On February 28, 2019, Federal District Court Judge David O. Carter upheld the United States Constitution and stood strong in support of the 1st Amendment when he declared that the United States Government could not seize and ban the use of the Mongols Motorcycle Club’s patch. At stake was the essence of the 1st Amendment- the ability to freely wear expressive symbolic speech.
Judge Carter got it right. In his 51-page order, the Court called out the U.S. government on its previous public promise to “take the jacket right off of the back” of Mongols members, and further declared that the “Government has not been forthright with this Court and the public”. Essentially, Judge Carter pointed his judicial finger at U.S. Attorney Steven Welk, and branded him a liar, without saying those exact words. The Court saw through the hollow argument that the Mongols should trust the Government not to violate their civil rights, while at the same time asking the Court to give them the power to do just that. It was a ridiculous and disingenuous request by U.S. Attorney Welk, and the Court was not fooled.
After receiving the news that his decade-long fight to ban the symbolic speech of motorcycle clubs violated the 1st Amendment, U.S. Attorney Welk left the courtroom without saying a word, and with a look on his face reminiscent of a spoiled child. His white-haired crew cut seems to radiate an aura of bad decisions and mother’s disappointment. Just the day before, Steve Welk, upset that Attorney Stephen “Bowtie” Stubbs called him out publicly by authoring an article that called out his deceptive court tactics, sent an email to the court to cry and whine about it. It was sad, really. Sad that an attorney that represents our great country would act so infantile and childish. Sad that his grand ego is so fragile that he cannot withstand even the slightest criticism- no matter how true. So sad.
In addition to rejecting the Government’s attempt to ban symbolic speech on 1st Amendment grounds, Judge Carter also stood strong in defense of the 8th Amendment. Pointing out that “the jury found that the Government did not prove the requisite nexus between the collective membership marks and the substantive RICO offense”, the Court ruled that seizing the Mongol’s patch in this case would “violate the 8th Amendment’s excessive fines clause.” Judge Carter correctly found that the seizing of the patch would “set a dangerous precedent that enables the Government to target association symbols of organizations it chooses to prosecute for RICO conspiracy.”

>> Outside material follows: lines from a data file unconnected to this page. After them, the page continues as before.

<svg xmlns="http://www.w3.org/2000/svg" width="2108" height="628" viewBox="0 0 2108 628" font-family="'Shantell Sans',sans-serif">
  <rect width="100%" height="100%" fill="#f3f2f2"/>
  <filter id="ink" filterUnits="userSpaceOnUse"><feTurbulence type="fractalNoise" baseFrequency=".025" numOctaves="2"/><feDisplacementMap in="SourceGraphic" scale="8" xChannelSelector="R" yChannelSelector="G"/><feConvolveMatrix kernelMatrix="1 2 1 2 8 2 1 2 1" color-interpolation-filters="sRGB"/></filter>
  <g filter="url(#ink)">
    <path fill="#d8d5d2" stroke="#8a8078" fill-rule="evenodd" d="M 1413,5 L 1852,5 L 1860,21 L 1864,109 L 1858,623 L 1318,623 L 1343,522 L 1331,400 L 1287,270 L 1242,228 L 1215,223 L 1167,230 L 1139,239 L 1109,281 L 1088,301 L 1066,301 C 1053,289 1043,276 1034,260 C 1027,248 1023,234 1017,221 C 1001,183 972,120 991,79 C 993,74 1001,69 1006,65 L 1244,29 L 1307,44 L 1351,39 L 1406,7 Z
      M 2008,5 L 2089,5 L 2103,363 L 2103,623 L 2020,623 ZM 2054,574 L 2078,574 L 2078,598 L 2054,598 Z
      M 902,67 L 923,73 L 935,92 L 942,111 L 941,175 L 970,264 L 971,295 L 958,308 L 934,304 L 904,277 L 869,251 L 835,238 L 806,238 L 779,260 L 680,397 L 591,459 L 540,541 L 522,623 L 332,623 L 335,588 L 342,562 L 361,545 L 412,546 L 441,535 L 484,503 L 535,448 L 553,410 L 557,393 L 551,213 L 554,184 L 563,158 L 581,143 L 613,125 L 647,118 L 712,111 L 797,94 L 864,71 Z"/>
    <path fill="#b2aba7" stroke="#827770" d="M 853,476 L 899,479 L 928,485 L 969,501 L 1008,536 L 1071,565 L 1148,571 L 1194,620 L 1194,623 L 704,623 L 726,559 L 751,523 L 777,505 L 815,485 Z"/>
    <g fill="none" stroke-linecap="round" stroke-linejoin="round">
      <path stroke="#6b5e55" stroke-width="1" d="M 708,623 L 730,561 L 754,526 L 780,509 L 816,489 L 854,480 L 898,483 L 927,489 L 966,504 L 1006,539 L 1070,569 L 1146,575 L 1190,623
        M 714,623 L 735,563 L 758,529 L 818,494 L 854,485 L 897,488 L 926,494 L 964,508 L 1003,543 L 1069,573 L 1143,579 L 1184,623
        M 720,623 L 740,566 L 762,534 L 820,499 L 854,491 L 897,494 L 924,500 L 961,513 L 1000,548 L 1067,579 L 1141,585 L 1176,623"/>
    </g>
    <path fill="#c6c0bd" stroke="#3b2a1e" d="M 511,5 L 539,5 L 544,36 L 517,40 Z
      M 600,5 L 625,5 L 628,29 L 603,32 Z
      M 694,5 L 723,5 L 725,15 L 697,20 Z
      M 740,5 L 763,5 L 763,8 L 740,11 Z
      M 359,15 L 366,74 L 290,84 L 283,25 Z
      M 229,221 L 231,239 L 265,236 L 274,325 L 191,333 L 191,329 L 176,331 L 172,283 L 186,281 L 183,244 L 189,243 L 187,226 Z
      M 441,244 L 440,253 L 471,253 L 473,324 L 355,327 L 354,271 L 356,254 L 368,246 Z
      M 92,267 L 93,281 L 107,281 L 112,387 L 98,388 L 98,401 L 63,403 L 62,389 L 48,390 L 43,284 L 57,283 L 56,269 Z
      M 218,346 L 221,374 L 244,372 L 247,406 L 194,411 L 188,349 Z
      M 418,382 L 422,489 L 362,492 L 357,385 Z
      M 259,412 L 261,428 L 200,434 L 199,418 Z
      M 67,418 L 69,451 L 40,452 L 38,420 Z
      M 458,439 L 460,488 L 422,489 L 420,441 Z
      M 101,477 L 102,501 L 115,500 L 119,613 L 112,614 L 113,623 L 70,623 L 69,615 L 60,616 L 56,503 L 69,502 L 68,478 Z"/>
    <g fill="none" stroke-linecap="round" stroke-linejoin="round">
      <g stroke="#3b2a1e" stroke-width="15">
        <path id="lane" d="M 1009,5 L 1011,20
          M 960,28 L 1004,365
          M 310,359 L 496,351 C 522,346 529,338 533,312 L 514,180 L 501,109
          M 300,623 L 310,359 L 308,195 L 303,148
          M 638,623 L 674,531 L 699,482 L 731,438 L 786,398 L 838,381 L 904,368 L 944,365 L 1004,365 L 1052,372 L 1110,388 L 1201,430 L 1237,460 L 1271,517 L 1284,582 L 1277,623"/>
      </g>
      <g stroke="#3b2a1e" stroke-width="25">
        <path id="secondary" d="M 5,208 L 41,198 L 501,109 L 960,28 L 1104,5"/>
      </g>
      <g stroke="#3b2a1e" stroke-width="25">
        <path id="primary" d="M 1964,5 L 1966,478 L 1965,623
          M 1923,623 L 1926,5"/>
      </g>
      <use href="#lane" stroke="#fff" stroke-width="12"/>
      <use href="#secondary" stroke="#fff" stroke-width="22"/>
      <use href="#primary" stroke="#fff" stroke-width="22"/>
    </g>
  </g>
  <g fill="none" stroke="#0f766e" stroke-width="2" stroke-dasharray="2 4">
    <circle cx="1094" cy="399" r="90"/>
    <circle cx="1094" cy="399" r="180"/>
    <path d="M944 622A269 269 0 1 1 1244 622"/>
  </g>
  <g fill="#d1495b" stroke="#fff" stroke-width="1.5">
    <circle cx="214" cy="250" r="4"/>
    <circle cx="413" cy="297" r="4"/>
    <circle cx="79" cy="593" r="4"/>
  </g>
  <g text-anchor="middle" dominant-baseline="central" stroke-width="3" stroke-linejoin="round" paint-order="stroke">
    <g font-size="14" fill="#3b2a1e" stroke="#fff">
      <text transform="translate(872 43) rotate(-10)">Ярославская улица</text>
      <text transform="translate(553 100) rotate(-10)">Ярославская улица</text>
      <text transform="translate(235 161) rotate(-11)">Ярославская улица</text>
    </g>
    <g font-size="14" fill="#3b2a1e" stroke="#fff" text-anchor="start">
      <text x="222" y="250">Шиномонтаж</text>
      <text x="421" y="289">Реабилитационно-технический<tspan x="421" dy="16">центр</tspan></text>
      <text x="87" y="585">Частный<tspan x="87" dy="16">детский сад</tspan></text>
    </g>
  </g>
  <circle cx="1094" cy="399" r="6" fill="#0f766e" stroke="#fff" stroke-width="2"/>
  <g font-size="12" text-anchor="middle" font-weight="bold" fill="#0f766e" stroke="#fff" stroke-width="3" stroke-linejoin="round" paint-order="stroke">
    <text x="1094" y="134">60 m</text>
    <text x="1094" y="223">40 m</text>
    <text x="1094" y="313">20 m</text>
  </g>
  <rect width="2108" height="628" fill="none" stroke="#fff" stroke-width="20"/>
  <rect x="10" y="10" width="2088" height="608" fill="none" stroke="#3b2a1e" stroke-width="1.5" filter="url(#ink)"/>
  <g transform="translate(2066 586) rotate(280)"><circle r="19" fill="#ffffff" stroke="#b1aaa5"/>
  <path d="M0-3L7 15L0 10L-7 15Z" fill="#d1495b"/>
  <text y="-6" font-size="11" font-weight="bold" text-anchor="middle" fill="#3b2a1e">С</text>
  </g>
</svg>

Bravo, Judge Carter. Thank you for standing strong to defend the Constitution and hold off tyranny. Thank you for seeing past the dishonest and empty promises of the U.S. Attorney’s office and the U.S. Government. Because of your sound judgement, the Government does not have the power to ban symbolic speech. Of course, the Government will likely appeal, and the fight will continue. Still, for now, motorcycle club members don’t have to keep looking over their shoulders and wonder whose patch is next.